Elizabeth Barrett Browning Group
Prompts:
Aurora Leigh (1856)
Norton Critical
edited by Margaret Reynolds
"The world’s male chivalry has perished out,
But women are knights-errant to the last” (6.225).
Aurora Leigh (1856)
Guidelines
Responses
to Path 2 prompts should deliver a structured, narrow argument
in only 400-500 words, one you publish on Blackboard by
11:59 p.m. on Friday. Arguments should
evince creativity and organization, support their claims with detailed
evidence ( incl. page citations), and show signs of careful revision. Remember too that whether I happen to agree or not with your thesis matters little, as long as it is sufficiently supported and logically, persuasively rendered.
Some of the strongest essays will incorporate ideas from path 2 essays written by your peers and/or pertinent path 1 discussions and topics, though neither is required.
Week
Five: Aurora Leigh, Books 6-7
BOOK SIX
- option
one: Aurora leigh appears quite willing to point out the weaknesses of the French people. Why, then, does she decide she loves the country so much and wishes it to be--along with Italy--another mother country to her?

Problem 1:
Answer these questions using the course page on Aurora Leigh:
(a) Who edited the Norton Critical edition listed?
(b) What word range is set for Path 2 responses?
(c) Which books of Aurora Leigh are assigned for Week Five?
The course page above and the stored rows that follow are unrelated materials.

Stored records:
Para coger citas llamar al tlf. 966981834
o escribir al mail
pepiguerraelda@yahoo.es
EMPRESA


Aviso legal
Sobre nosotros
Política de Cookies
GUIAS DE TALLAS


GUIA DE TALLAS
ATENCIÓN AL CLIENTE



Problem 2:
Output every stored row in Block 1 without changes.

Problem solution 1:
(a) Margaret Reynolds
(b) 400-500 words
(c) Books 6-7

Problem solution 2:
Para coger citas llamar al tlf. 966981834
o escribir al mail
pepiguerraelda@yahoo.es
EMPRESA


Aviso legal
Sobre nosotros
Política de Cookies
GUIAS DE TALLAS


GUIA DE TALLAS
ATENCIÓN AL CLIENTE



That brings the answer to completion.